### Text passage:
______

22. The Dewan of the Rajah of Tuni wrote to the settlor a letter dated January 19, 1908, stating that from the last credit and debit account sent by the latter on the 6th instant and from the like accounts sent earlier, it was seen that a sum of Rs. 10,450 was entered as day fees to M.R. Ry. Bhupatiraju Raju and another sum of Rs. 2,165 was entered as fees to his brother contrary to the original arrangement, and that this sum should be recovered and expended for the further costs of the suit. It is then added: “In your credit and debit accounts you have not given details regarding some items. I shall write a letter soon about them. As soon as further money is required I shall send it as if this account of credits and debits had been settled.” On January 28, 1908, the Rajah writes by this same Dewan the promised letter to the settlor. It deals with numerous items of the debit and credit accounts furnished by the latter, covering the period from May 1906 to January 1907, and dealing with an expenditure of Rs. 49,017.10.7, including a sum of Rs. 35,000 entered as given for pleaders’ fees and lodging expenses, house rents, typing charges, costs of stamps, amounts deposited in Court, interest said to have been paid by the settlor, expenses of clerks, etc. After this enumeration the following passages are to be found in the letter, “You have not, as per your agreement, yet sent the receipts and vouchers in token of the said sum having been paid to and received by the Madras vakils (already named). Please send the receipts and vouchers at once. You have also not given details regarding the amounts debited under lodging expenses and other sundry expenses, salaries, stamps, typing charges and rents. Please write details as to what period they were paid for and for what items they were paid and to whom they were paid.

23. A number of items including the vakils’ fees appearing in the second credit and debit account for the period from January to August, 1907, are specifically mentioned, and it is expressly stated that the settlor has not sent receipts and vouchers from the persons to whom the sums mentioned are in the accounts stated to have been paid and that unless the settlor sends these receipts and vouchers it is not possible for the Rajah of Tuni to settle the settlor’s account of credits and debits, and that, moreover, he has not given details of the sums taken credit for. A number of small items are then dealt with and the settlor is informed that unless he furnishes details of these sums and receipts for them it is not possible to include them in the credit and debit account and to settle that account. The accounts covering the period from August, 1907, to the end of December of that year including credits and debits for a sum of Rs. 36,141.0.8 are then dealt with.

24. Credit is taken in this account for a sum of Rs. 27,000 stated to have been paid to the vakils already named. It is complained that vouchers are not sent for these alleged payments. The same applies to many named sums for which no details or vouchers have been given. Then came the following passages:–

Therefore, nut only should you immediately send us the receipts and vouchers for vakils’ fees and other items in respect of the three accounts of credits and debits, but also you should immediately furnish us with details for the items which bear no details. Though we had often requested your officials to furnish us with details, vouchers and receipts for the sums debited and though they promised to do so they have not as yet sent the same.

Though we had sent monies from time to time owing to confidence in you and on account of the urgent telegrams sent by you and your men for money stating that the suit will be spoiled, without your furnishing us then and there full particulars for the items in your credit and debit accounts and without sending us the receipts and vouchers for the several items; you have not sent up to date proper explanation for the items of credit and debit This is not proper.

______

### Exercise data:
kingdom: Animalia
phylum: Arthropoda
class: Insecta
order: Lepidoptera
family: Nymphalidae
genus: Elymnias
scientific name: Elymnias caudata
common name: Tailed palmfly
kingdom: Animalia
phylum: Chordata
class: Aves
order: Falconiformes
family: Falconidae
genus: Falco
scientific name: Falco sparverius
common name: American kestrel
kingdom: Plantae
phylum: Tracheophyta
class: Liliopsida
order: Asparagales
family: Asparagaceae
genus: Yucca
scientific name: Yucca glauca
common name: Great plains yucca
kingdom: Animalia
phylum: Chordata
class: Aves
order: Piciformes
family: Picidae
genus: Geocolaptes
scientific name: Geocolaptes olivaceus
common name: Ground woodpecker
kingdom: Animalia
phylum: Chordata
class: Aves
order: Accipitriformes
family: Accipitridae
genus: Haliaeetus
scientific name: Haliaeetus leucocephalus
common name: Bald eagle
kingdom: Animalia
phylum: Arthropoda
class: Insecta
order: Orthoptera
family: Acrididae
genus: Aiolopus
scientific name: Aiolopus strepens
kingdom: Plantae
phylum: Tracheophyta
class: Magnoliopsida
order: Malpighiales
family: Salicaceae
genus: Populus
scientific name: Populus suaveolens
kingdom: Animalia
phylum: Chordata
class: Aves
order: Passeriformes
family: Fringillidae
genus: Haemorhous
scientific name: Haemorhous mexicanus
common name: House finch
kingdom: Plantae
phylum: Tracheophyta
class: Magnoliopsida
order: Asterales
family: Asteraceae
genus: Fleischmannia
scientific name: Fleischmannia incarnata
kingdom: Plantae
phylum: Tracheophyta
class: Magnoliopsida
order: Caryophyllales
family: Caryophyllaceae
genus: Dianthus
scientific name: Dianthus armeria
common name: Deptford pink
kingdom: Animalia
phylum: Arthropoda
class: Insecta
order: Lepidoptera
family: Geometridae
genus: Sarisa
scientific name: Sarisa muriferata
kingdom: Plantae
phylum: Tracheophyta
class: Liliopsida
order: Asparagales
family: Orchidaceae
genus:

______

### To do:
1) In the rows from the line with "family: Accipitridae" up to and including the line with "genus: Sarisa", substitute "vernacular name" for "common name" and give those lines again with everything else unchanged.
2) Pick up the passage about the Rajah of Tuni's complaints over the settlor's accounts and continue it from the point where it stops.

### Exercise answers:
1)
family: Accipitridae
genus: Haliaeetus
scientific name: Haliaeetus leucocephalus
vernacular name: Bald eagle
kingdom: Animalia
phylum: Arthropoda
class: Insecta
order: Orthoptera
family: Acrididae
genus: Aiolopus
scientific name: Aiolopus strepens
kingdom: Plantae
phylum: Tracheophyta
class: Magnoliopsida
order: Malpighiales
family: Salicaceae
genus: Populus
scientific name: Populus suaveolens
kingdom: Animalia
phylum: Chordata
class: Aves
order: Passeriformes
family: Fringillidae
genus: Haemorhous
scientific name: Haemorhous mexicanus
vernacular name: House finch
kingdom: Plantae
phylum: Tracheophyta
class: Magnoliopsida
order: Asterales
family: Asteraceae
genus: Fleischmannia
scientific name: Fleischmannia incarnata
kingdom: Plantae
phylum: Tracheophyta
class: Magnoliopsida
order: Caryophyllales
family: Caryophyllaceae
genus: Dianthus
scientific name: Dianthus armeria
vernacular name: Deptford pink
kingdom: Animalia
phylum: Arthropoda
class: Insecta
order: Lepidoptera
family: Geometridae
genus: Sarisa

2)
25. These demands made by the Rajah through his Dewan are not extravagant or unreasonable in their nature. They are not only those which he was by the letter of his agreement of August 14, 1907, entitled to make, but such as according to business methods and practices he would be entitled to make in any business transaction such as he had embarked upon.

26. On the same date, January 28, 1908, a letter is written to the settlor on behalf of the Rajah of Tuni by apparently another Dewan referring to the credits taken for the sums paid to the two vakils, and winding up thus:–

27. If, before you spend this money, you give proper particulars for such of the items as regards which no details were given or with regard to which there are disputes in the credit and debit accounts sent by you, and also send receipts and vouchers for the remaining items, namely, fees for Madras vakils, etc., we shall verify them, and if we find them correct and proper, we shall send money if any more money is still wanted for the purpose of this suit.

28. Please to consider.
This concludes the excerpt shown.